I’m in the process or preparing a short CPD session for colleagues on the free, open-source sound- recording and editing program, Audacity. When pitching the idea, I suggested that we could each prepare a Desert Island Discs CD, featuring 1 minute each of eight tracks. In addition to learning such aspects of the program as fade-ins and fade-outs, it would encourage us to discuss music with one another – a thing which, somewhat ironically, rarely happens. The other irony is that, in seeking accommodation, I discovered that the room containing the most computers, loaded with Audacity is not in a Music department, but CDT.

To experiment with cross-fading, I’ve cut down my original Desert Island Disc extracts to a few seconds. This is the sort of mashup one could use to give an overall flavour of, say, a school concert. While I think you’ll agree that this selection desert-island-discs-mashup doesn’t represent the ideal dinner party mix, it probably doesn’t matter as, on a desert island, one tends to dine alone. “Just as well,” some of you may say upon hearing these extracts.


Music, memory & emotion

The second half of yesterday’s Material World came from The Cavern, where the BA Festival of Science – Brains, Drugs & Rock ‘n’ Roll was considering the fields of music, memory and emotion.

One thing to emerge was that important memories, associated with specific pieces of music, tend to be formed between the ages of 15 & 25. I’d come across this notion a few times and, for some reason, was reluctant to believe it – almost as though it belittled musical content of the remaining 23 years. However, when considering tracks for a Desert Island Discs project I recently proposed for an In Service* many were works I’d come across in that very period. Why not consider your own choices and see whether this is true of you?

The programme mentioned the The Magical Memory Tour which invites people to contribute a memory associated with the Beatles.

You can listen again or download a podcast from the Material World site – until Thursday 18th.

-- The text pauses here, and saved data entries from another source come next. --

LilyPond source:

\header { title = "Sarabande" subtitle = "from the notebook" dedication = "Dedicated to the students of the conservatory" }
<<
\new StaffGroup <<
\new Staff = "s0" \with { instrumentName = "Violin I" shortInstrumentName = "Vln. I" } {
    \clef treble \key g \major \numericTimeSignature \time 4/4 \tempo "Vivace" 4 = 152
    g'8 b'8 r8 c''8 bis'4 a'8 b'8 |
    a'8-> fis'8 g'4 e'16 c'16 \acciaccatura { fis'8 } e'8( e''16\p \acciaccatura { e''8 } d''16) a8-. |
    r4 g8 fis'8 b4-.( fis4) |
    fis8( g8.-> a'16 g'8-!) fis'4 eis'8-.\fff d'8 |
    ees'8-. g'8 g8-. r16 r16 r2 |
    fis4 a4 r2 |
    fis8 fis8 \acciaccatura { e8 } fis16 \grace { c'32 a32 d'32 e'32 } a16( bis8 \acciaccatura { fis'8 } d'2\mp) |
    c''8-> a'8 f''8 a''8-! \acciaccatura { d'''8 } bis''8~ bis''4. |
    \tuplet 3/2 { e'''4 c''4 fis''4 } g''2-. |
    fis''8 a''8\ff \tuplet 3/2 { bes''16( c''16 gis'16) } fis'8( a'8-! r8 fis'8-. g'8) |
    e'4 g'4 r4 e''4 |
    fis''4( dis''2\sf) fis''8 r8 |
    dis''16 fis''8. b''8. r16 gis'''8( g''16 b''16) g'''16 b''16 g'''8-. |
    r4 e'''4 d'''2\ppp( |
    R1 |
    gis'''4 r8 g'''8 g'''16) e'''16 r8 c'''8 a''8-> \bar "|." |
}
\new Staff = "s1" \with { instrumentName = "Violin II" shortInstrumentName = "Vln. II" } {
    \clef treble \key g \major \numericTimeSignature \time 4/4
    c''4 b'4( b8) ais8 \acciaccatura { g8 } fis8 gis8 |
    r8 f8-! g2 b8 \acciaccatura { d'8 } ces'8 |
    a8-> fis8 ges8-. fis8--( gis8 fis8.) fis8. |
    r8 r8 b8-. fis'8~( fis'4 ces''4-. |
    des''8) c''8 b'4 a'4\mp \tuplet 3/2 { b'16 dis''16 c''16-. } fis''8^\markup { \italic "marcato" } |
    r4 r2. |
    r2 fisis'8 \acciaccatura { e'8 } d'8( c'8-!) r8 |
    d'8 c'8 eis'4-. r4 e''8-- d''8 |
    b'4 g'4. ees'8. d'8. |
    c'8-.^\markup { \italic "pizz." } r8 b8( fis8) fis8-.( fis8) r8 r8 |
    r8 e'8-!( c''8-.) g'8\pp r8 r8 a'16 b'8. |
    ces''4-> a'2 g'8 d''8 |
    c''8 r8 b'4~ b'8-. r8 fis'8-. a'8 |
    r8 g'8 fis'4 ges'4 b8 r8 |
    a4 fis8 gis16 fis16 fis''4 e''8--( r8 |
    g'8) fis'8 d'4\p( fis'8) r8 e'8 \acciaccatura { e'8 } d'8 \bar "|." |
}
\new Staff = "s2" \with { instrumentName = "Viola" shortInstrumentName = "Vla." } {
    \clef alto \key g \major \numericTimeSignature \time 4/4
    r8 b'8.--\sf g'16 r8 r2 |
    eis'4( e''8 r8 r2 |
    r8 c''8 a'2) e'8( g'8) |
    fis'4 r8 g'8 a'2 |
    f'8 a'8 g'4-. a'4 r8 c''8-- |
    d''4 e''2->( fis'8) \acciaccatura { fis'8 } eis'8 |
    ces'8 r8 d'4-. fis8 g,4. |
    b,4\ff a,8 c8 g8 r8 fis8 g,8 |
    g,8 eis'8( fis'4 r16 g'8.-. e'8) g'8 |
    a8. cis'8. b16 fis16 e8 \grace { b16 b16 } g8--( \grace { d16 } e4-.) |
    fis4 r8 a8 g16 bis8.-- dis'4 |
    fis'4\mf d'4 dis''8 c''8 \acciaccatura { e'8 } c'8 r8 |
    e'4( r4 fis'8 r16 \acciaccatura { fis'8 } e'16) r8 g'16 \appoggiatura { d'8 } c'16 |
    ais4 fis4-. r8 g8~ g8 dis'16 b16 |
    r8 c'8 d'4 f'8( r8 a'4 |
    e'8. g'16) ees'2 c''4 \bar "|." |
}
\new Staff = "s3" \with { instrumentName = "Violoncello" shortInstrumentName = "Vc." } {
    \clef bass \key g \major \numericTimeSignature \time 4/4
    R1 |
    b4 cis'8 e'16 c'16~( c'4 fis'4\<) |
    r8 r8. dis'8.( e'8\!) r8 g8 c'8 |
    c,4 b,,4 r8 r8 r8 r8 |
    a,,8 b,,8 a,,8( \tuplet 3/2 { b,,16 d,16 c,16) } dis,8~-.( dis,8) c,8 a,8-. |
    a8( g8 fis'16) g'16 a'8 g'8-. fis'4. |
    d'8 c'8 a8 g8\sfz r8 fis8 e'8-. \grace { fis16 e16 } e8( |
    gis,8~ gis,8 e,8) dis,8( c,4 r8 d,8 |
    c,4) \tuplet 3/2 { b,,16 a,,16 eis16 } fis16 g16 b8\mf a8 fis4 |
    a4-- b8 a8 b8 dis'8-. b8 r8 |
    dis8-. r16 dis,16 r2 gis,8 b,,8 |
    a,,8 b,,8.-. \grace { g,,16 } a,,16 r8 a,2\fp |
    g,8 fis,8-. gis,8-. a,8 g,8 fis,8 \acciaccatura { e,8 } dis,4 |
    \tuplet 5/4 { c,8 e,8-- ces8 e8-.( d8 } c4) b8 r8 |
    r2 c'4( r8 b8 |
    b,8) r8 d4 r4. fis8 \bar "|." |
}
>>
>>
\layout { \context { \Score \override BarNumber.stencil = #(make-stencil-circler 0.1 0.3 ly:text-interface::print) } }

* the idea here, rather than simply listening to music at tax payers expense is to encourage colleagues to experiment with sound editing software (such as Source Forges excellent and free program, Audacity) to produce 8 x 1 minute extracts, each intended to convey specific expressive ideas. I think it would be interesting to see one another discuss expressive content, emotion, composition, technique, cultural and personal context etc.